*Task directions*.
Nothing in the entries should be altered. Write them out in full.

Input Start Marker

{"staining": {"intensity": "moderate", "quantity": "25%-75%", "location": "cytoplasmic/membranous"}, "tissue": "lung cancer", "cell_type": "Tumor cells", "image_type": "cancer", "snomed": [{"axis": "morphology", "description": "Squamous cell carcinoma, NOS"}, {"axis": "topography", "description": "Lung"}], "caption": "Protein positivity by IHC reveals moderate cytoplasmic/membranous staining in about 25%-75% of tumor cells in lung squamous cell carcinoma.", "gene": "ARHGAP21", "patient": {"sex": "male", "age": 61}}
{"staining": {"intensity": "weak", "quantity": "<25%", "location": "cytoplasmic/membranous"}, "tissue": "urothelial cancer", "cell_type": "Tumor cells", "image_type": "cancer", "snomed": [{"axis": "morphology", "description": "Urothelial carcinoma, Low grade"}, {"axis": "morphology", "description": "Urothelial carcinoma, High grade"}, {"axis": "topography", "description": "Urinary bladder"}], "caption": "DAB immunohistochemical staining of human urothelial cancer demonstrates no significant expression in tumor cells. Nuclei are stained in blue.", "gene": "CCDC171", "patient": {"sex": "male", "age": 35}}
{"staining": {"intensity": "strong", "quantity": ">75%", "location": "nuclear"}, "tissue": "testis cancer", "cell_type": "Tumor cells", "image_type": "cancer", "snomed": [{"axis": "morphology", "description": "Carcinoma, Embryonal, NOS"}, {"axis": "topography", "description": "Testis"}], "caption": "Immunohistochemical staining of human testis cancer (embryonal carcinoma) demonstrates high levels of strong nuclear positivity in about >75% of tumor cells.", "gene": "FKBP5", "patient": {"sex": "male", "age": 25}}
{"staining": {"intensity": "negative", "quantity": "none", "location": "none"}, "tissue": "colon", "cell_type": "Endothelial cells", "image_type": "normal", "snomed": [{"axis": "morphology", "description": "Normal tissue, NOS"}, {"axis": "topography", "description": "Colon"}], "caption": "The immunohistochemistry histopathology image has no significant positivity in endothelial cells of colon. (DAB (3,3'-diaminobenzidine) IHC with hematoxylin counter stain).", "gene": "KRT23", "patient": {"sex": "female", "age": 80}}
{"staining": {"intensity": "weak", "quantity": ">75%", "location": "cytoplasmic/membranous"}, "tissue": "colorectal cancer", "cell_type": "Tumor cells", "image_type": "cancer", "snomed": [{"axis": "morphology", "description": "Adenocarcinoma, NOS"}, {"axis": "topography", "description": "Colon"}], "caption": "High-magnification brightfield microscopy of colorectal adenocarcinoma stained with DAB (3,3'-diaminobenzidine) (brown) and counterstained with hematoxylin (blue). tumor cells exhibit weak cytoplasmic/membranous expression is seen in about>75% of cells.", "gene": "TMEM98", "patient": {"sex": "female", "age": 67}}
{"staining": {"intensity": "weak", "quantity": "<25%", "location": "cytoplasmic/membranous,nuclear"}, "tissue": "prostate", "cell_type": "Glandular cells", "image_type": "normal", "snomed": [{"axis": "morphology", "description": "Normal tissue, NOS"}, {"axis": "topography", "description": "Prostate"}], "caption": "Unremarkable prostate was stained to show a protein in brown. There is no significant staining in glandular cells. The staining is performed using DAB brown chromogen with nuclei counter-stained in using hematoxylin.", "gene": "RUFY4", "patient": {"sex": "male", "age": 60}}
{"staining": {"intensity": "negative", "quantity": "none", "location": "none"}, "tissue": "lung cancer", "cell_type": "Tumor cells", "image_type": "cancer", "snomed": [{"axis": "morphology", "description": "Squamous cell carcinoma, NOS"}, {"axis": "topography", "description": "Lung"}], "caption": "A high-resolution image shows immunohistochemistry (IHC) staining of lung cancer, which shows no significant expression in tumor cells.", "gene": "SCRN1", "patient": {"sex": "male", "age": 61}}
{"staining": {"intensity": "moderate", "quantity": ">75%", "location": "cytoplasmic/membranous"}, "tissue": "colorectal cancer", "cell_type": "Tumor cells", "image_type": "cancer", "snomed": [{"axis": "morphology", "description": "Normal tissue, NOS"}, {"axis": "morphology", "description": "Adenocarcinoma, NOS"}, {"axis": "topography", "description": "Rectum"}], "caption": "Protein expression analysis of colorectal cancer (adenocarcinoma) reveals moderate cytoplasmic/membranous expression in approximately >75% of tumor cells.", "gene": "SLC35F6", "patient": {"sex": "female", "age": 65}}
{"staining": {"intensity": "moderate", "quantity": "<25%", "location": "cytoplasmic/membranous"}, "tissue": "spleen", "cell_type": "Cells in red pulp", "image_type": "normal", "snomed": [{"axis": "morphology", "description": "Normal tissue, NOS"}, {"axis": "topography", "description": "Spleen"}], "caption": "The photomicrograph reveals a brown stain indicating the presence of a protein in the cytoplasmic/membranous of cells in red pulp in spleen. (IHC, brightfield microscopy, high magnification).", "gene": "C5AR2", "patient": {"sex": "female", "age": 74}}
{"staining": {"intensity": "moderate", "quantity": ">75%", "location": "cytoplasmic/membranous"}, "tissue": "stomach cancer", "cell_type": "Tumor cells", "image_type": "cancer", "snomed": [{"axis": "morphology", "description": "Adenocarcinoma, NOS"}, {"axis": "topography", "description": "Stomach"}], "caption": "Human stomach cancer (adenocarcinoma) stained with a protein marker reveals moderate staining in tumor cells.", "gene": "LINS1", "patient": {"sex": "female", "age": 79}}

Input End Marker

*Task answer*.
{"staining": {"intensity": "moderate", "quantity": "25%-75%", "location": "cytoplasmic/membranous"}, "tissue": "lung cancer", "cell_type": "Tumor cells", "image_type": "cancer", "snomed": [{"axis": "morphology", "description": "Squamous cell carcinoma, NOS"}, {"axis": "topography", "description": "Lung"}], "caption": "Protein positivity by IHC reveals moderate cytoplasmic/membranous staining in about 25%-75% of tumor cells in lung squamous cell carcinoma.", "gene": "ARHGAP21", "patient": {"sex": "male", "age": 61}}
{"staining": {"intensity": "weak", "quantity": "<25%", "location": "cytoplasmic/membranous"}, "tissue": "urothelial cancer", "cell_type": "Tumor cells", "image_type": "cancer", "snomed": [{"axis": "morphology", "description": "Urothelial carcinoma, Low grade"}, {"axis": "morphology", "description": "Urothelial carcinoma, High grade"}, {"axis": "topography", "description": "Urinary bladder"}], "caption": "DAB immunohistochemical staining of human urothelial cancer demonstrates no significant expression in tumor cells. Nuclei are stained in blue.", "gene": "CCDC171", "patient": {"sex": "male", "age": 35}}
{"staining": {"intensity": "strong", "quantity": ">75%", "location": "nuclear"}, "tissue": "testis cancer", "cell_type": "Tumor cells", "image_type": "cancer", "snomed": [{"axis": "morphology", "description": "Carcinoma, Embryonal, NOS"}, {"axis": "topography", "description": "Testis"}], "caption": "Immunohistochemical staining of human testis cancer (embryonal carcinoma) demonstrates high levels of strong nuclear positivity in about >75% of tumor cells.", "gene": "FKBP5", "patient": {"sex": "male", "age": 25}}
{"staining": {"intensity": "negative", "quantity": "none", "location": "none"}, "tissue": "colon", "cell_type": "Endothelial cells", "image_type": "normal", "snomed": [{"axis": "morphology", "description": "Normal tissue, NOS"}, {"axis": "topography", "description": "Colon"}], "caption": "The immunohistochemistry histopathology image has no significant positivity in endothelial cells of colon. (DAB (3,3'-diaminobenzidine) IHC with hematoxylin counter stain).", "gene": "KRT23", "patient": {"sex": "female", "age": 80}}
{"staining": {"intensity": "weak", "quantity": ">75%", "location": "cytoplasmic/membranous"}, "tissue": "colorectal cancer", "cell_type": "Tumor cells", "image_type": "cancer", "snomed": [{"axis": "morphology", "description": "Adenocarcinoma, NOS"}, {"axis": "topography", "description": "Colon"}], "caption": "High-magnification brightfield microscopy of colorectal adenocarcinoma stained with DAB (3,3'-diaminobenzidine) (brown) and counterstained with hematoxylin (blue). tumor cells exhibit weak cytoplasmic/membranous expression is seen in about>75% of cells.", "gene": "TMEM98", "patient": {"sex": "female", "age": 67}}
{"staining": {"intensity": "weak", "quantity": "<25%", "location": "cytoplasmic/membranous,nuclear"}, "tissue": "prostate", "cell_type": "Glandular cells", "image_type": "normal", "snomed": [{"axis": "morphology", "description": "Normal tissue, NOS"}, {"axis": "topography", "description": "Prostate"}], "caption": "Unremarkable prostate was stained to show a protein in brown. There is no significant staining in glandular cells. The staining is performed using DAB brown chromogen with nuclei counter-stained in using hematoxylin.", "gene": "RUFY4", "patient": {"sex": "male", "age": 60}}
{"staining": {"intensity": "negative", "quantity": "none", "location": "none"}, "tissue": "lung cancer", "cell_type": "Tumor cells", "image_type": "cancer", "snomed": [{"axis": "morphology", "description": "Squamous cell carcinoma, NOS"}, {"axis": "topography", "description": "Lung"}], "caption": "A high-resolution image shows immunohistochemistry (IHC) staining of lung cancer, which shows no significant expression in tumor cells.", "gene": "SCRN1", "patient": {"sex": "male", "age": 61}}
{"staining": {"intensity": "moderate", "quantity": ">75%", "location": "cytoplasmic/membranous"}, "tissue": "colorectal cancer", "cell_type": "Tumor cells", "image_type": "cancer", "snomed": [{"axis": "morphology", "description": "Normal tissue, NOS"}, {"axis": "morphology", "description": "Adenocarcinoma, NOS"}, {"axis": "topography", "description": "Rectum"}], "caption": "Protein expression analysis of colorectal cancer (adenocarcinoma) reveals moderate cytoplasmic/membranous expression in approximately >75% of tumor cells.", "gene": "SLC35F6", "patient": {"sex": "female", "age": 65}}
{"staining": {"intensity": "moderate", "quantity": "<25%", "location": "cytoplasmic/membranous"}, "tissue": "spleen", "cell_type": "Cells in red pulp", "image_type": "normal", "snomed": [{"axis": "morphology", "description": "Normal tissue, NOS"}, {"axis": "topography", "description": "Spleen"}], "caption": "The photomicrograph reveals a brown stain indicating the presence of a protein in the cytoplasmic/membranous of cells in red pulp in spleen. (IHC, brightfield microscopy, high magnification).", "gene": "C5AR2", "patient": {"sex": "female", "age": 74}}
{"staining": {"intensity": "moderate", "quantity": ">75%", "location": "cytoplasmic/membranous"}, "tissue": "stomach cancer", "cell_type": "Tumor cells", "image_type": "cancer", "snomed": [{"axis": "morphology", "description": "Adenocarcinoma, NOS"}, {"axis": "topography", "description": "Stomach"}], "caption": "Human stomach cancer (adenocarcinoma) stained with a protein marker reveals moderate staining in tumor cells.", "gene": "LINS1", "patient": {"sex": "female", "age": 79}}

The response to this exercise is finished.